## WHAT YOU NEED TO DO
Copy every line from the records below that carries the word "Machine".

Bounding box prediction data

========================

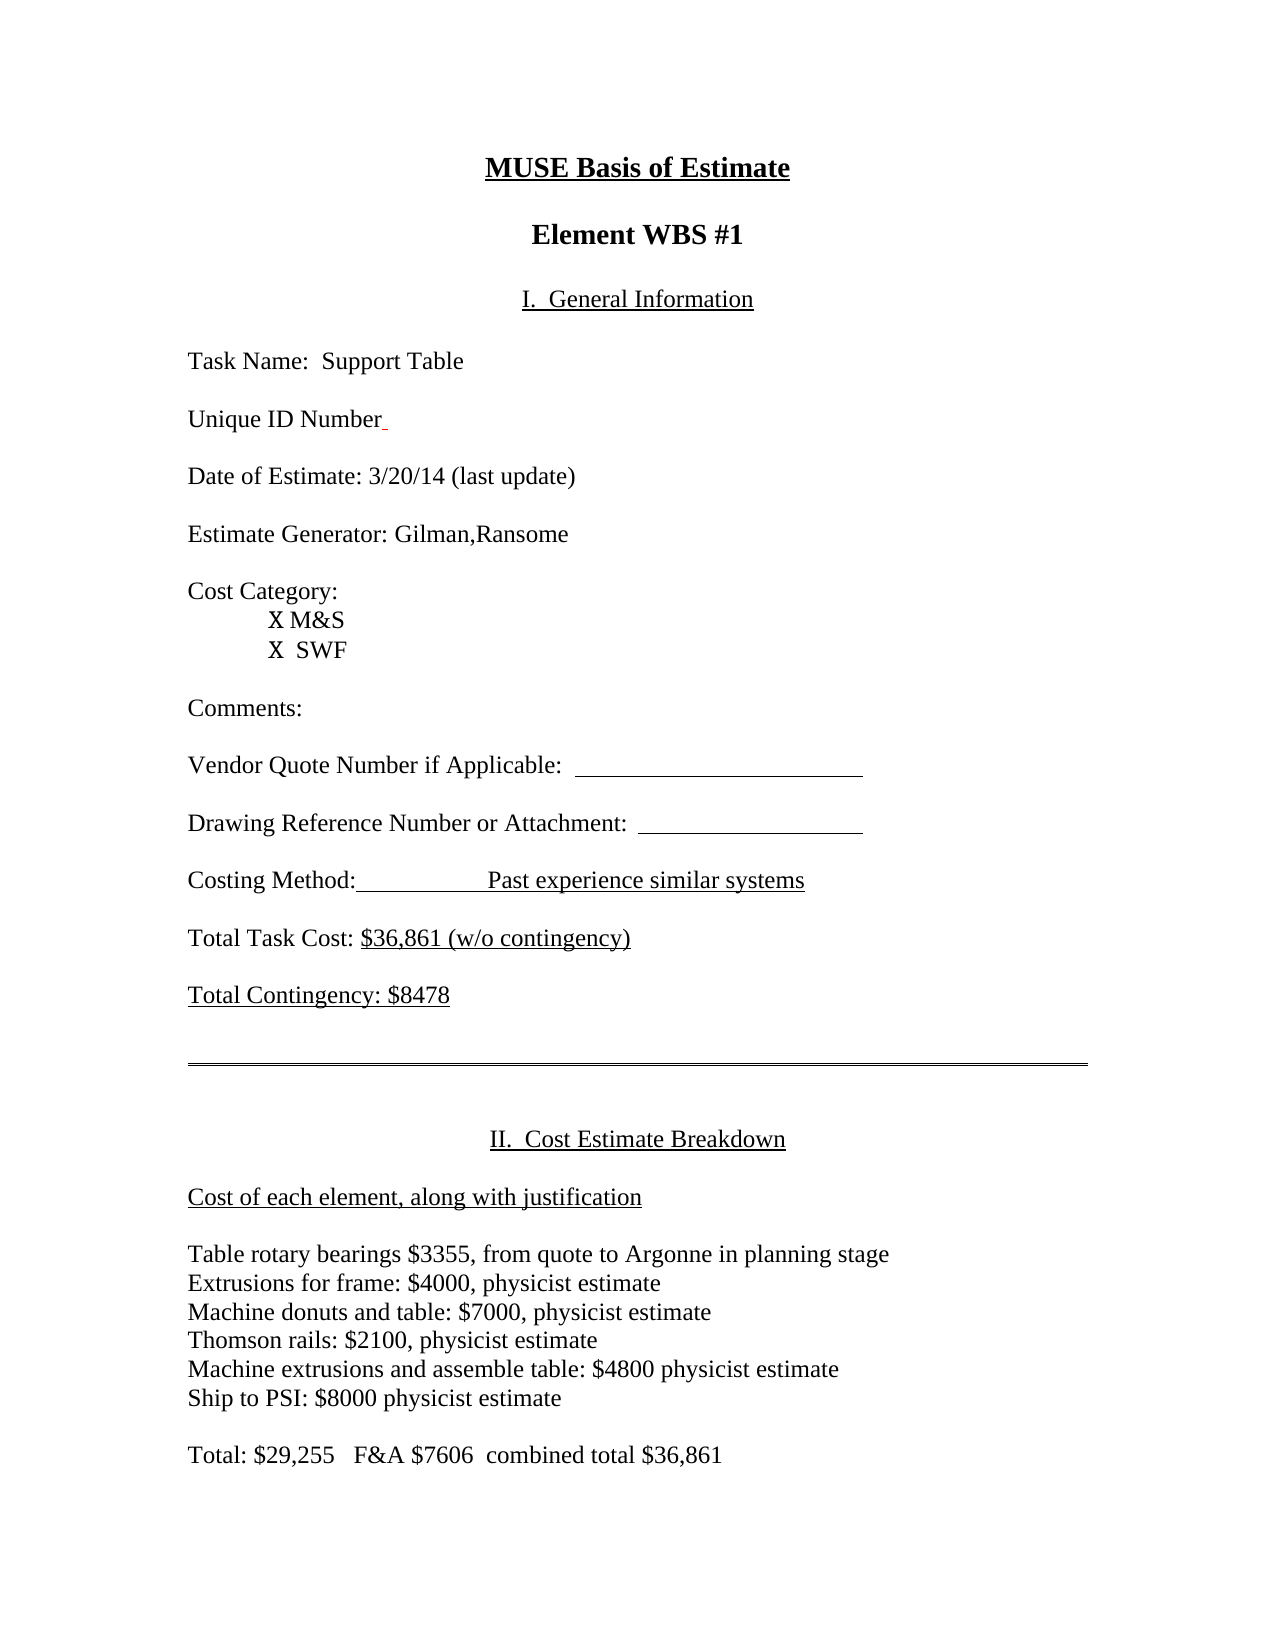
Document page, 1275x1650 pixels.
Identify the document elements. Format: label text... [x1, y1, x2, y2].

text MUSE Basis of Estimate [187, 150, 1087, 183]
text Table rotary bearings $3355, from quote to Argonne in planning stage [187, 1239, 1087, 1268]
text Machine donuts and table: $7000, physicist estimate [187, 1297, 1087, 1326]
text Machine extrusions and assemble table: $4800 physicist estimate [187, 1354, 1087, 1383]
text Cost of each element, along with justification [187, 1182, 1087, 1211]
text II. Cost Estimate Breakdown [187, 1124, 1087, 1153]
text I. General Information [187, 284, 1087, 313]
text Comments: [187, 693, 1087, 722]
text Cost Category: [187, 576, 1087, 605]
text Vendor Quote Number if Applicable: [187, 751, 1087, 779]
text Drawing Reference Number or Attachment: [187, 808, 1087, 837]
text Costing Method: Past experience similar systems [187, 866, 1087, 894]
text Unique ID Number [187, 404, 1087, 433]
text Ship to PSI: $8000 physicist estimate [187, 1383, 1087, 1412]
text Task Name: Support Table [187, 346, 1087, 375]
text Estimate Generator: Gilman,Ransome [187, 519, 1087, 548]
text Total Task Cost: $36,861 (w/o contingency) [187, 923, 1087, 952]
text Thomson rails: $2100, physicist estimate [187, 1326, 1087, 1354]
text Total Contingency: $8478 [187, 981, 1087, 1009]
text Date of Estimate: 3/20/14 (last update) [187, 461, 1087, 490]
text Element WBS #1 [187, 217, 1087, 251]
text Total: $29,255 F&A $7606 combined total $36,861 [187, 1441, 1087, 1469]
text XSWF [187, 635, 1087, 664]
text Extrusions for frame: $4000, physicist estimate [187, 1268, 1087, 1297]
text X M&S [187, 605, 1087, 635]
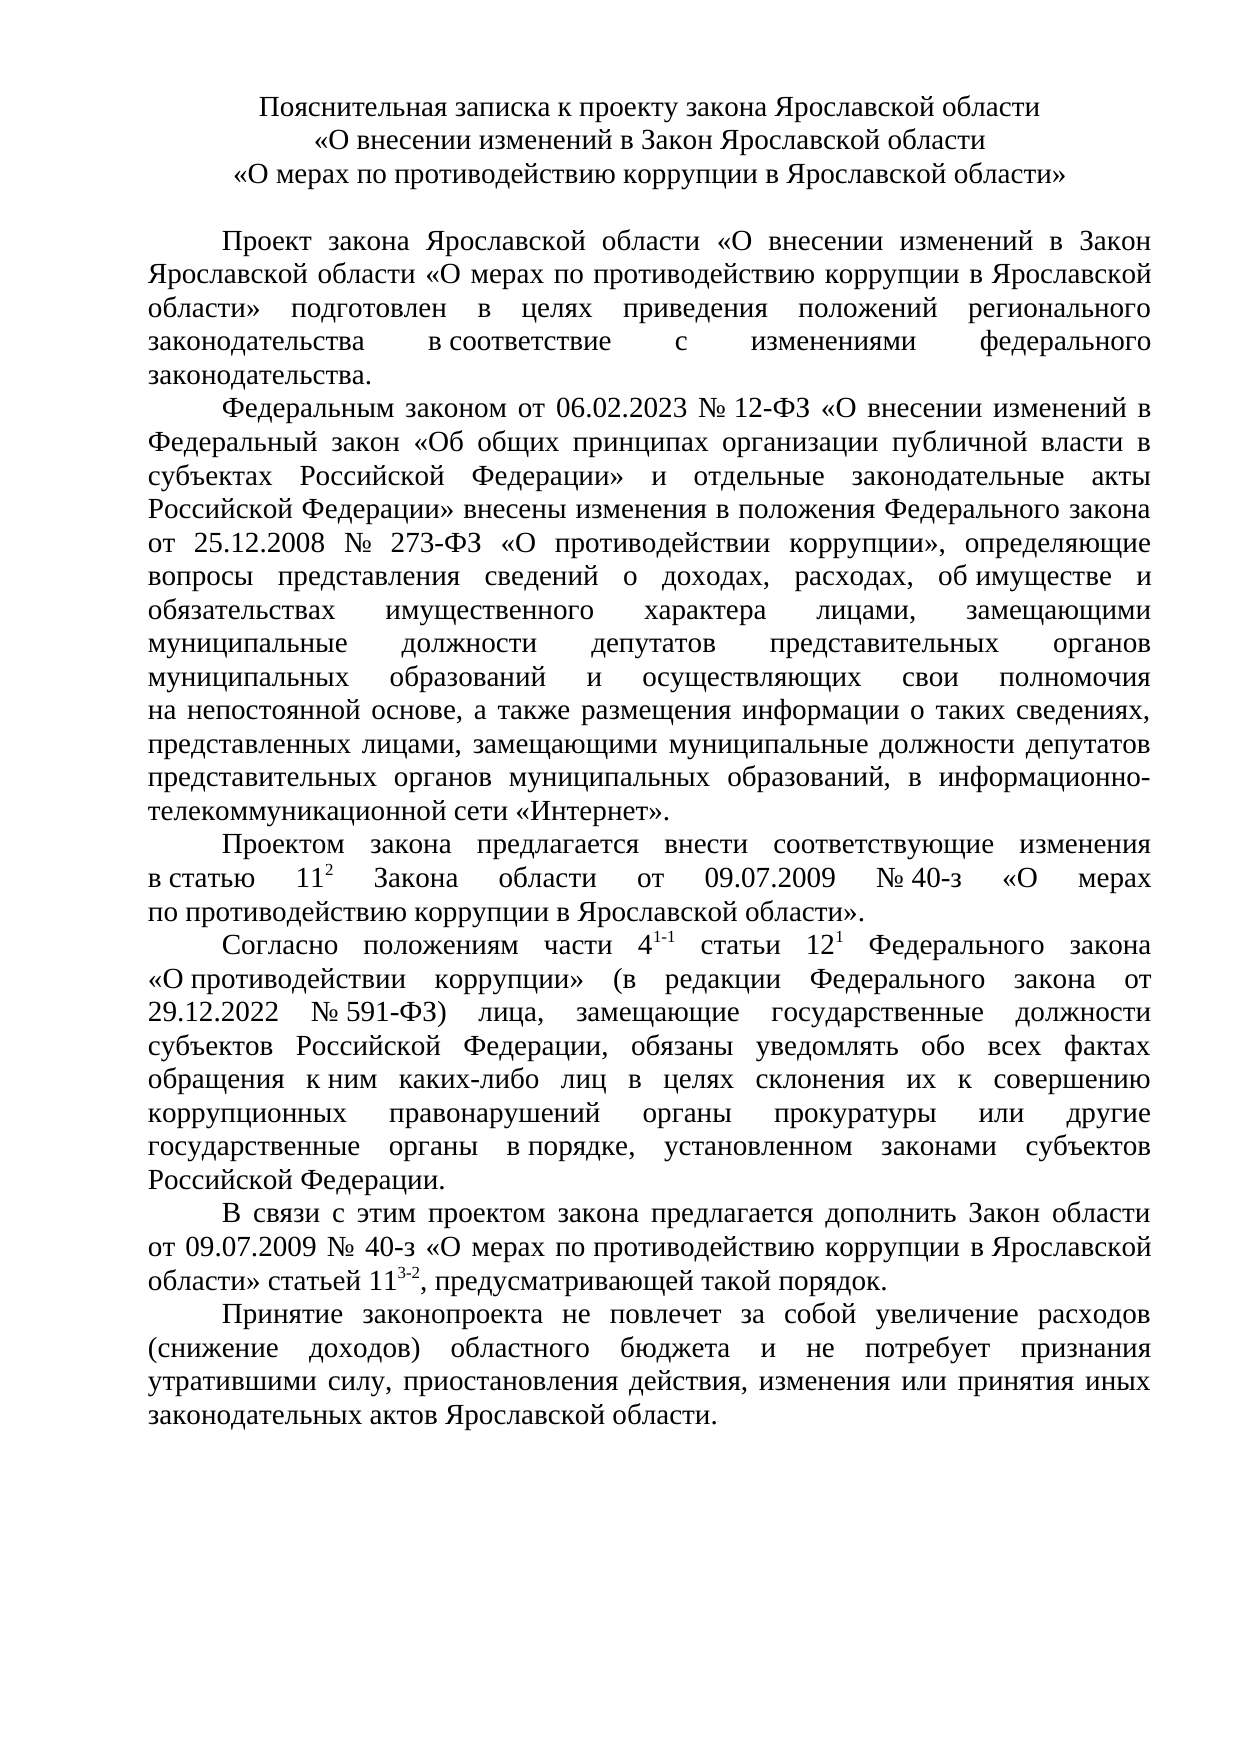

========================

## WRITTEN REPLY
text Machine donuts and table: $7000, physicist estimate [187, 1297, 1087, 1326]
text Machine extrusions and assemble table: $4800 physicist estimate [187, 1354, 1087, 1383]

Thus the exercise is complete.